A história do homem que foi professor por 17 anos sem saber ler


A história do professor americano John Corcoran é tão incrível que mais parece o enredo de um livro – que Corcoran não conseguiria ler até poucos anos atrás. Sim, trata-se de um professor do estado do Novo México que durante 17 anos lecionou em diversas áreas escondendo um doloroso e improvável segredo: ele não sabia ler nem escrever.


A história de John expõe não só seu sofrimento pessoal como o quanto o isolamento e a automatização do sistema de ensino como um todo podem destruir a autoestima, o aprendizado e até mesmo o futuro de uma criança. Tendo crescido com dificuldades de leitura e escrita, o próprio estigma provocado por essa questão fez com que John dedicasse todo seu esforço ao longo de sua vida escolar para trapacear e esconder o fato de que não sabia ler. Todas as mais incríveis táticas e estratégias foram utilizadas – desde colas e trocas de prova até o roubo das provas e de um móvel da sala do professor para poder descobrir as questões do exame.

John ainda criança

Quando concluiu a escola, John decidiu seguir à faculdade através de uma bolsa como atleta, em busca de um emprego melhor, e cada vez mais aterrado em seu segredo, sem conseguir jamais revelar ou enfrentar seu dilema. Seus esforços seguiram e ele se formou – e depois de finalmente conseguir sair do que considerava um cenário de guerra e prisão, ele voltou à academia, agora aceitando um trabalho como professor.
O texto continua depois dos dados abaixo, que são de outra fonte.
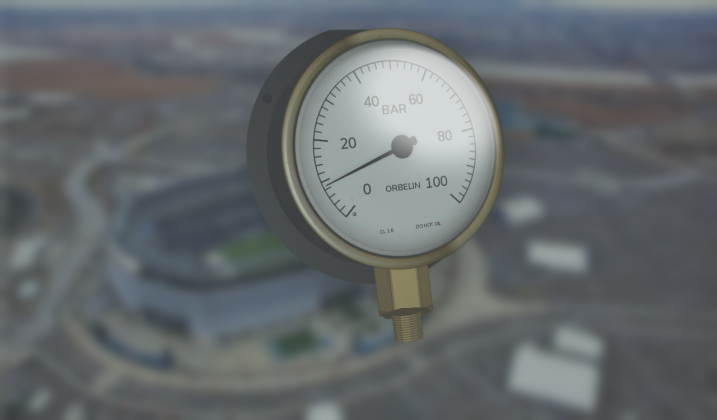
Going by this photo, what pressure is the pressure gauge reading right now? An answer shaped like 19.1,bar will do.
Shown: 9,bar
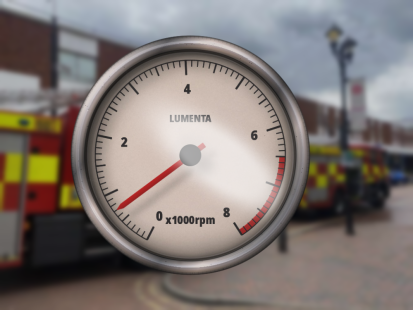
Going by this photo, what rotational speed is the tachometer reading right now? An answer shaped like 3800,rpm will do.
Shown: 700,rpm
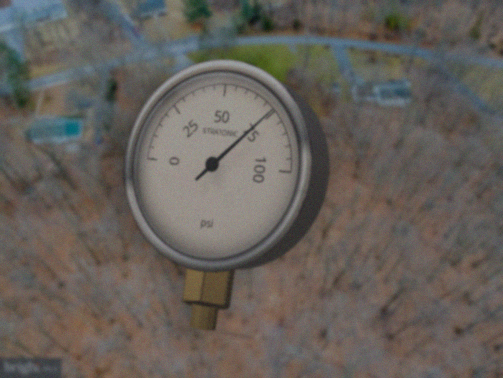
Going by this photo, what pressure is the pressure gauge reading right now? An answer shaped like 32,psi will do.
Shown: 75,psi
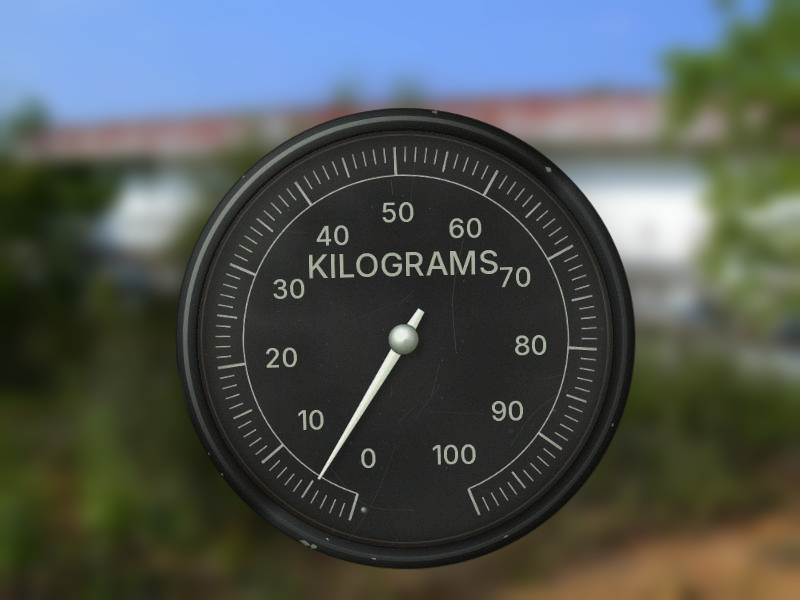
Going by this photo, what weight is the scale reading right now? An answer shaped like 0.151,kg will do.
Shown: 4.5,kg
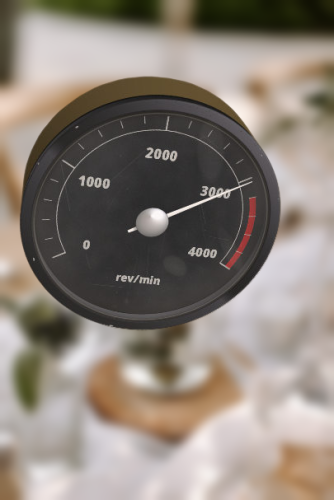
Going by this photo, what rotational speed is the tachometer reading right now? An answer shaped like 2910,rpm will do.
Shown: 3000,rpm
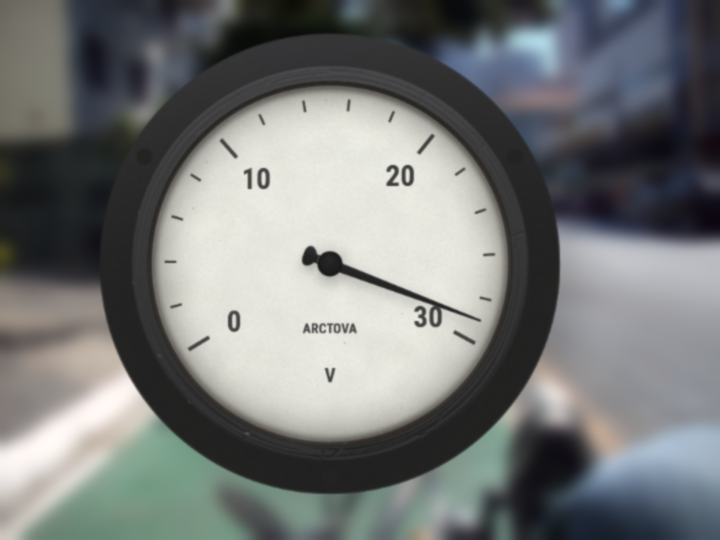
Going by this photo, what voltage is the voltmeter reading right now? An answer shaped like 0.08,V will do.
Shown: 29,V
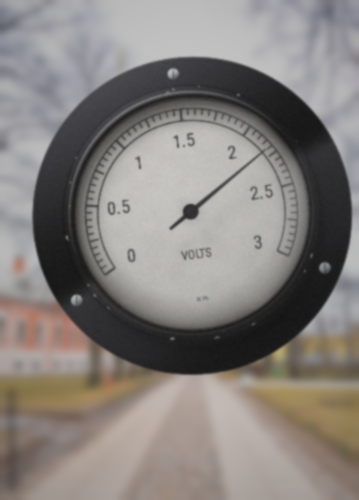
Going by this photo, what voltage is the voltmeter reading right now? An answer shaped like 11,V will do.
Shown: 2.2,V
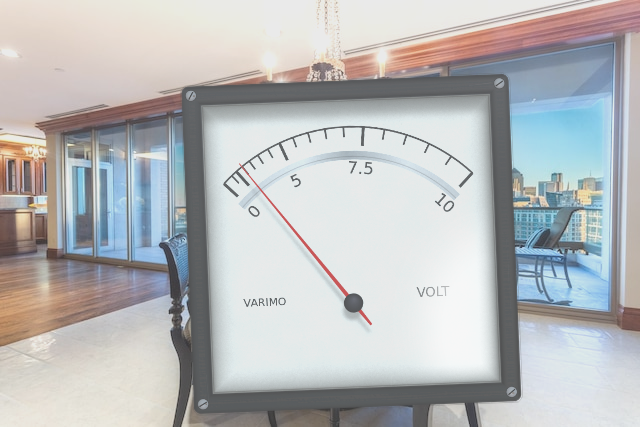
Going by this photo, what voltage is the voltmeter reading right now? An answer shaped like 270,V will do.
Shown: 3,V
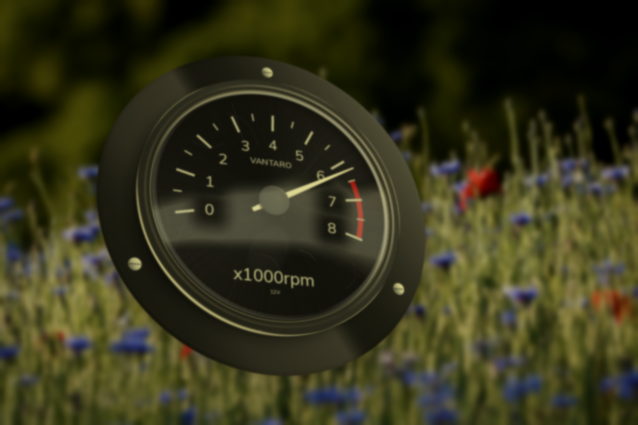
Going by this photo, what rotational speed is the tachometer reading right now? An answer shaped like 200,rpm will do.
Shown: 6250,rpm
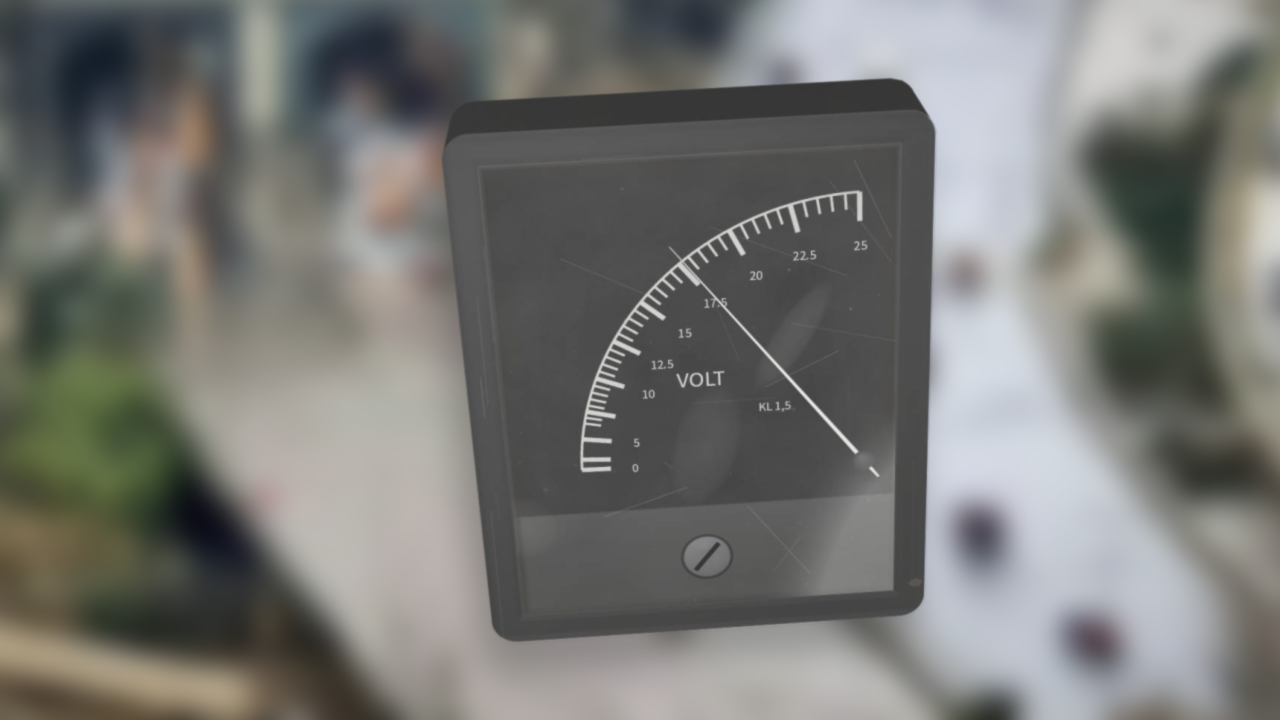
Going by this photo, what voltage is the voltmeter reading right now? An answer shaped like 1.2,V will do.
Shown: 17.75,V
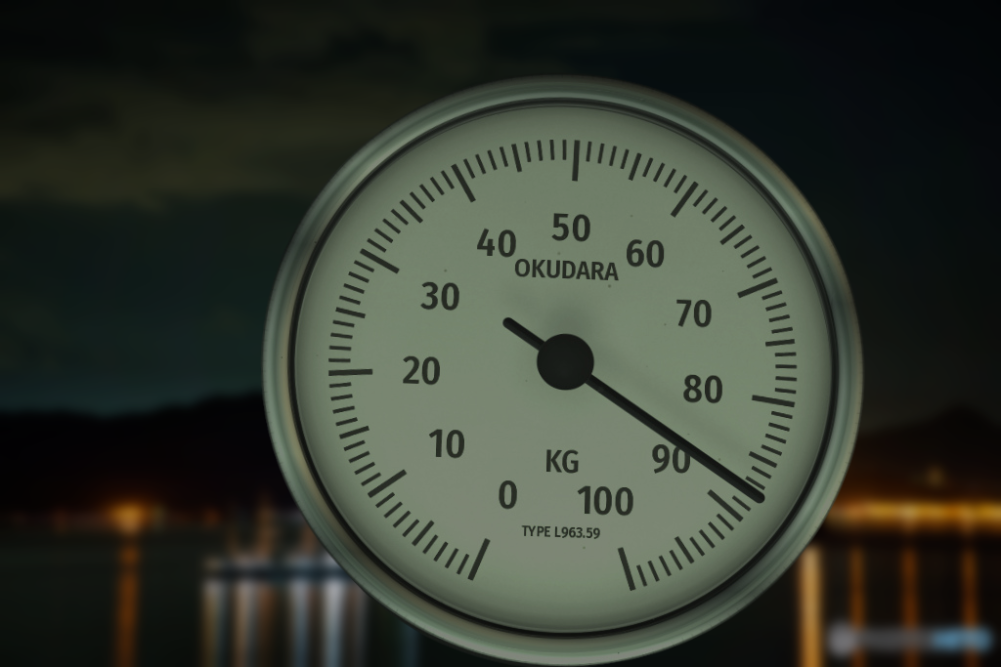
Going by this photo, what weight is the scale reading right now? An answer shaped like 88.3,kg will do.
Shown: 88,kg
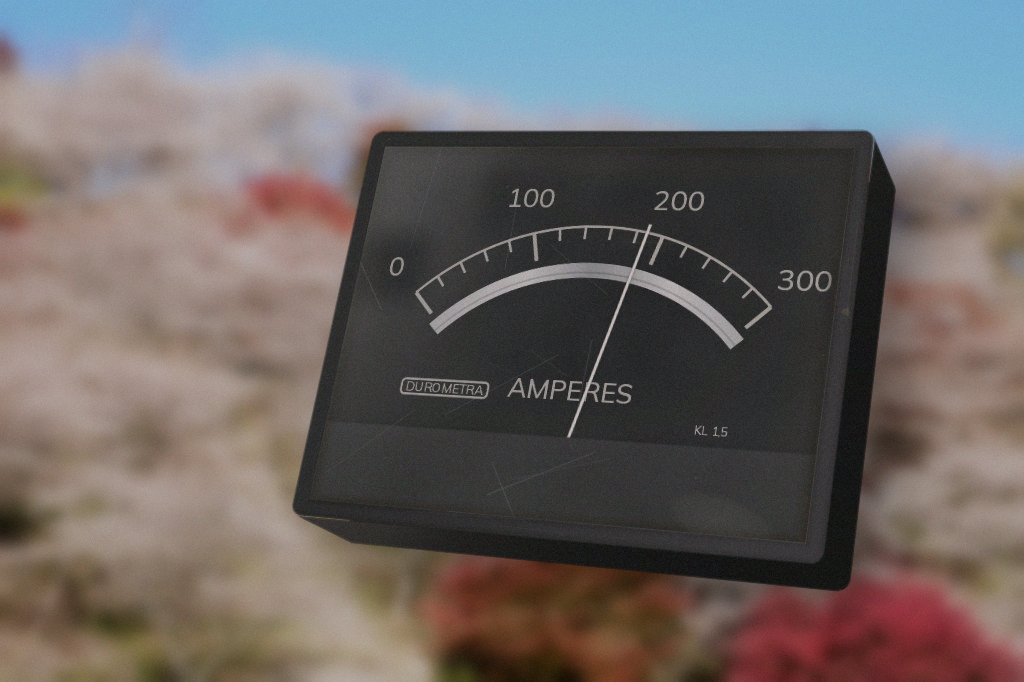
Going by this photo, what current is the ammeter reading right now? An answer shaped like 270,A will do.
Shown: 190,A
A bolsa de atleta o ajudou John a entrar na universidade sem precisar enfrentar seu analfabetismo
Como professor John ensinou de tudo: atletismo, estudos sociais e até digitação. Era capaz de assinar seu nome e de reproduzir palavras, mas incapaz de saber o que estava reproduzindo em sua caligrafia ou na máquina de escrever. A autoridade que lhe era conferida enquanto professor o protegia, e assim ele seguiu lecionando de 1961 até 1978.


Quando já tinha mais de 40 anos John decidiu contar para sua esposa a verdade sobre seu sofrimento de uma vida inteira. Ela não entendeu a profundidade do problema, e foi só quando o viu tentando ler uma história para sua filha foi que ela percebeu a gravidade daquele cenário. John, no entanto, só conseguiu de fato enfrentar o problema aos 48 anos, quando soube através da então primeira-dama Barbara Bush sobre o problema do analfabetismo adulto e de um imenso programa para alfabetizar esses adultos que atravessaram a vida toda sem saber ler nem escrever.

John e sua esposa com o presidente George Bush e Barbara Bush

John conseguiu uma tutora, e somente após sete anos de estudos conseguiu enfim se libertar do estigma e da encenação que havia sido sua vida inteira. Inicialmente ele havia decidido esconder sua história até o fim, mas foi para inspirar outras pessoas que pudessem estar sofrendo o que ele sofreu que enfim ele decidiu abrir o jogo e contar a todos sua história – inclusive em programas de TV.

Acima, John e uma de suas netas; abaixo, John com sua família

O relato de John visa principalmente denunciar o quanto o sistema de ensino é capaz de alienar crianças como robôs por uma máquina, sem que elas de fato aprendam coisas tão básicas quanto a leitura e a escrita – a fim de romper o que ele chama de um “ciclo de fracasso”. Ao enterrar seu “fantasma do passado” aos 48 anos, John iluminou um fantasma muito maior, que precisa ser enfrentado como um problema real – ao invés de enfrentarmos os alunos em dificuldade.